[[ Source data, beginning ]]
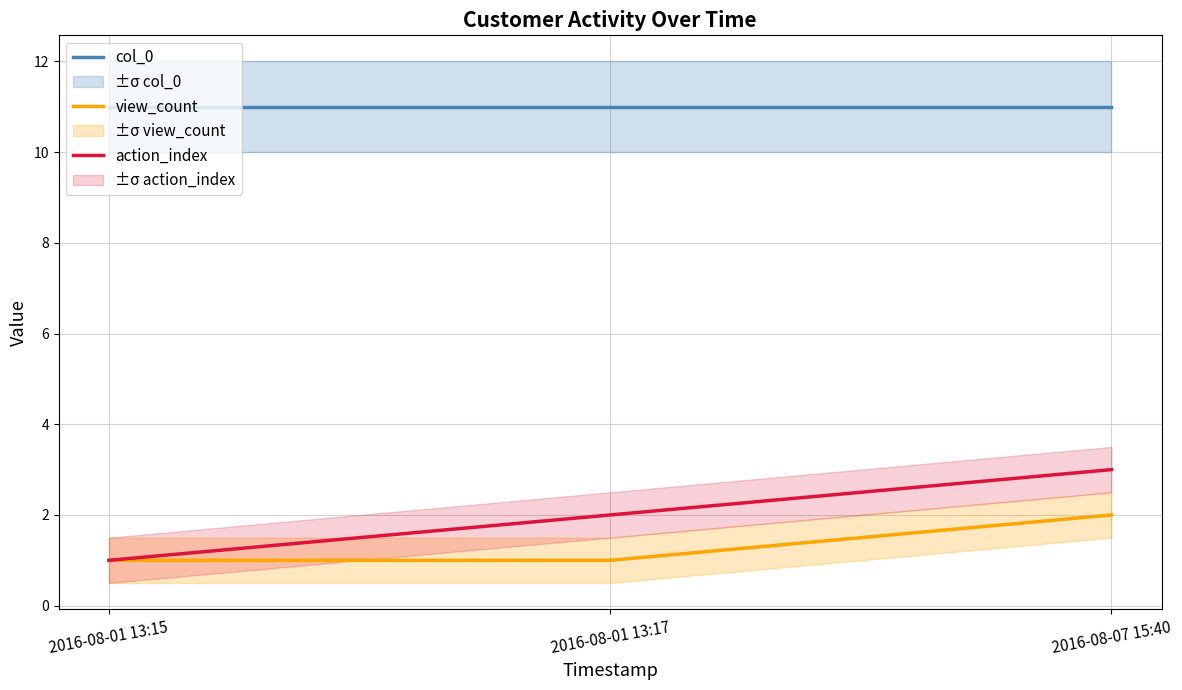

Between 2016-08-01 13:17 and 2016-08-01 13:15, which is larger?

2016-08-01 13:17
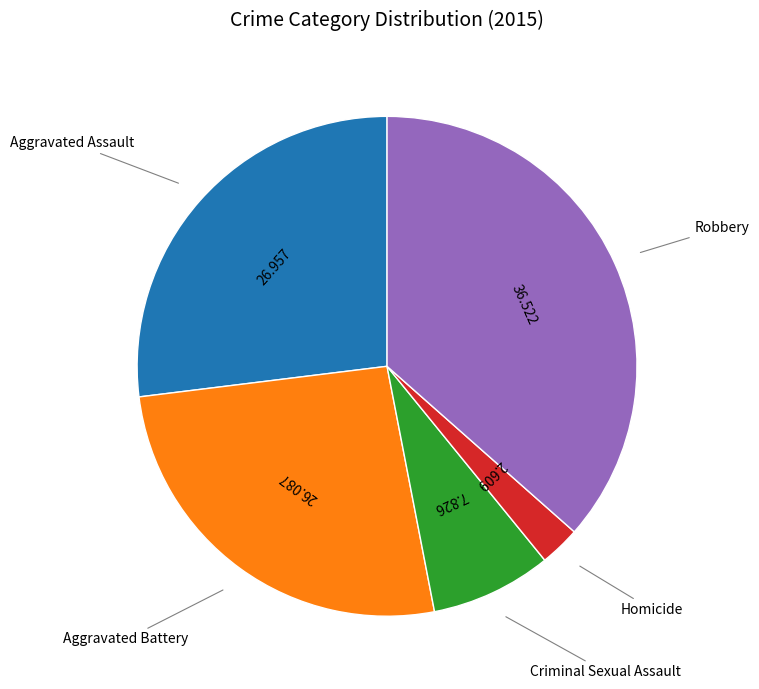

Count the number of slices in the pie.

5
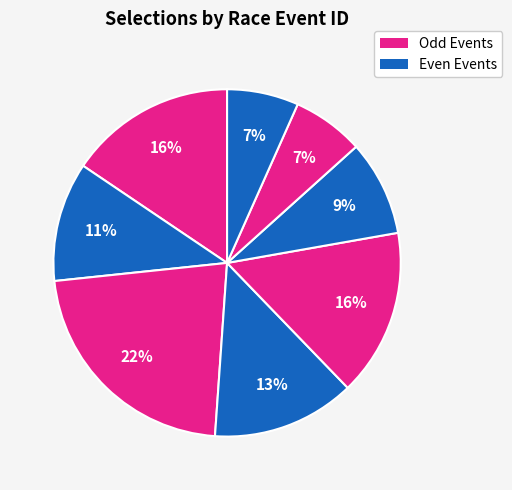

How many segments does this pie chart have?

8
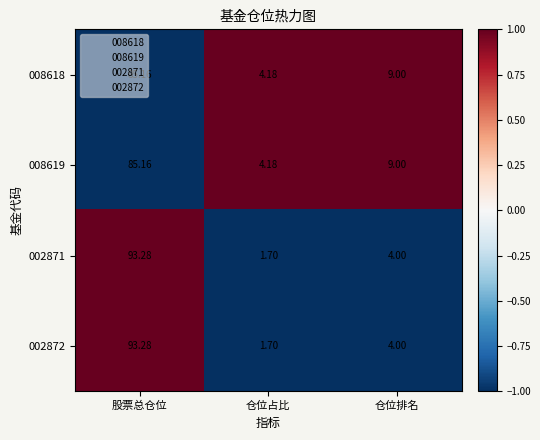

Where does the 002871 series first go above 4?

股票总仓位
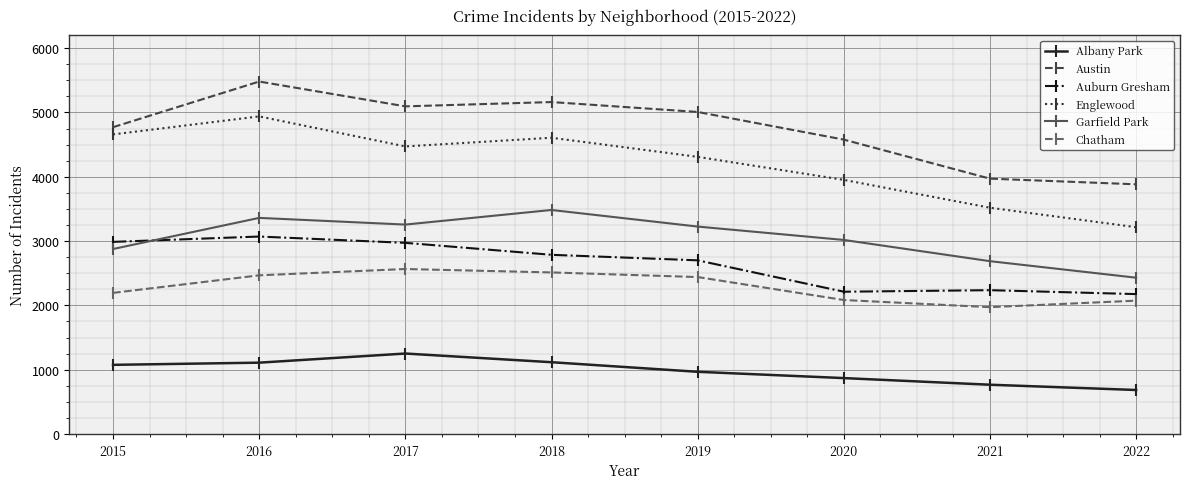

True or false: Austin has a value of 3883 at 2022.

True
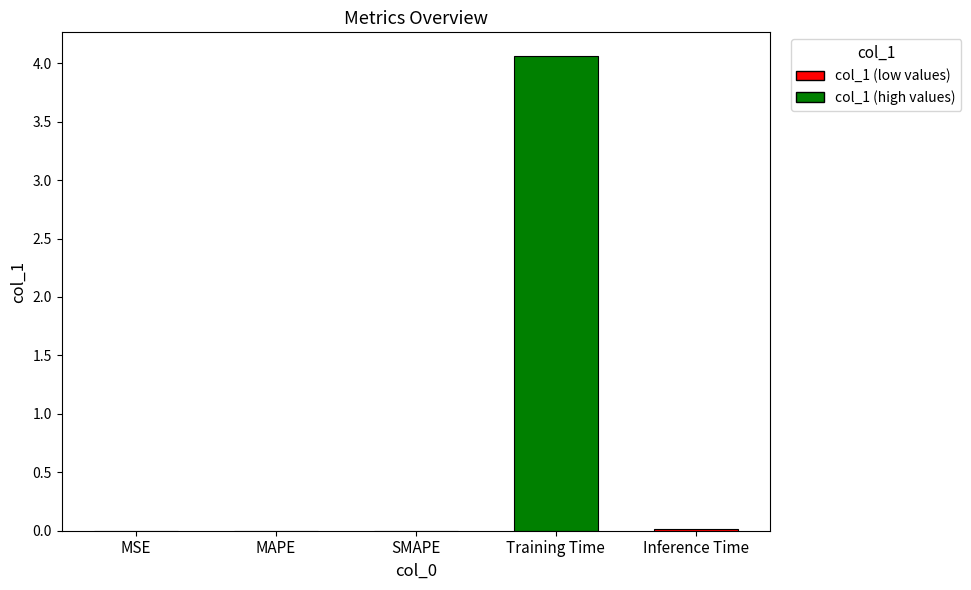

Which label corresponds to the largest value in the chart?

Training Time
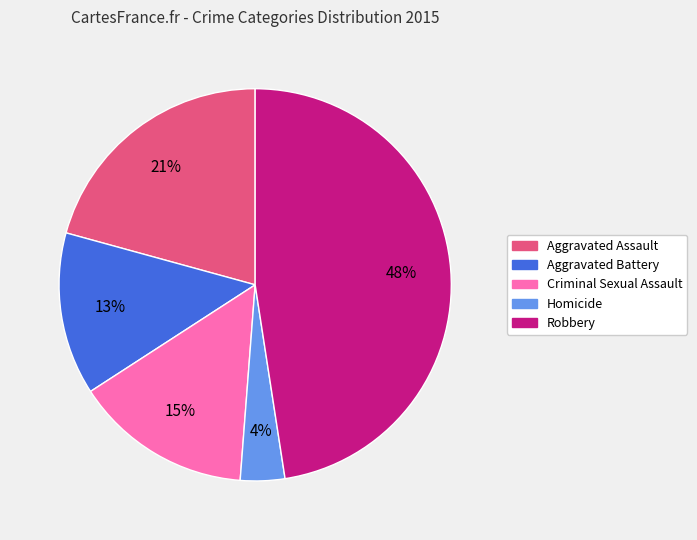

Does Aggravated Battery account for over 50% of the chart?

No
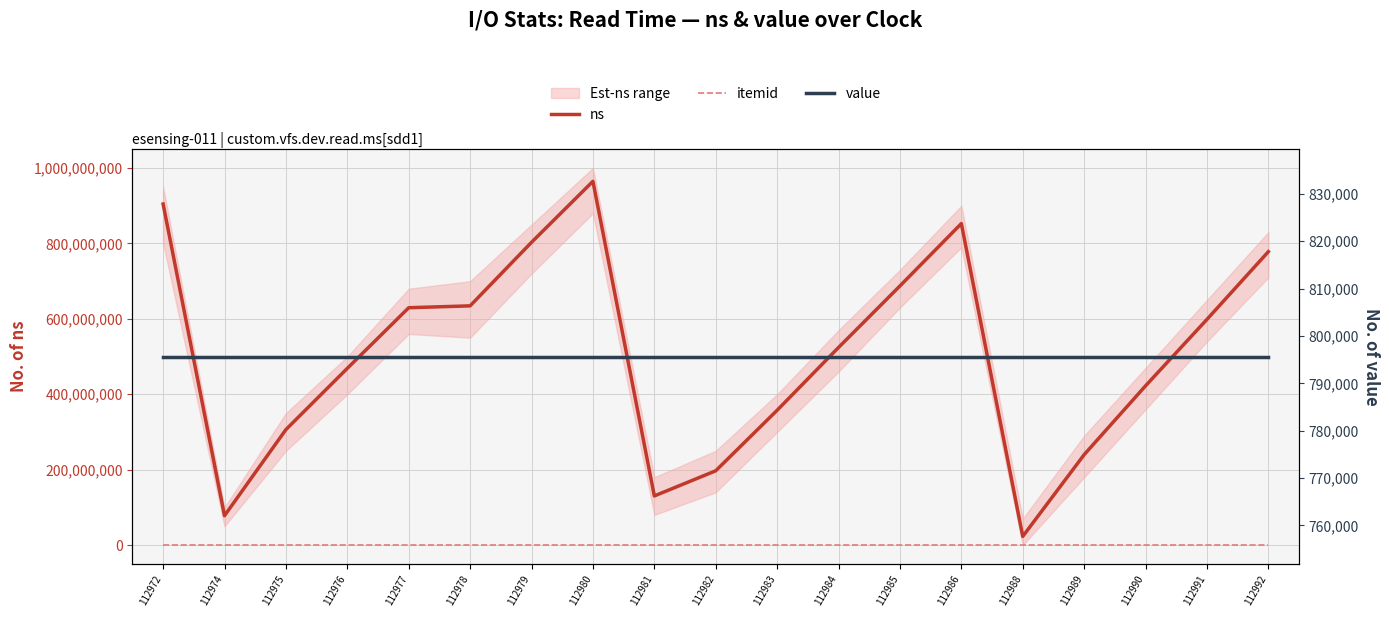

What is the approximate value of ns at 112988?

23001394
[[ Source data, end ]]
Quote every item above word for word, leaving out the pictures.

▶ Reply
Between 2016-08-01 13:17 and 2016-08-01 13:15, which is larger?

2016-08-01 13:17

Count the number of slices in the pie.

5

How many segments does this pie chart have?

8

Where does the 002871 series first go above 4?

股票总仓位

True or false: Austin has a value of 3883 at 2022.

True

Which label corresponds to the largest value in the chart?

Training Time

Does Aggravated Battery account for over 50% of the chart?

No

What is the approximate value of ns at 112988?

23001394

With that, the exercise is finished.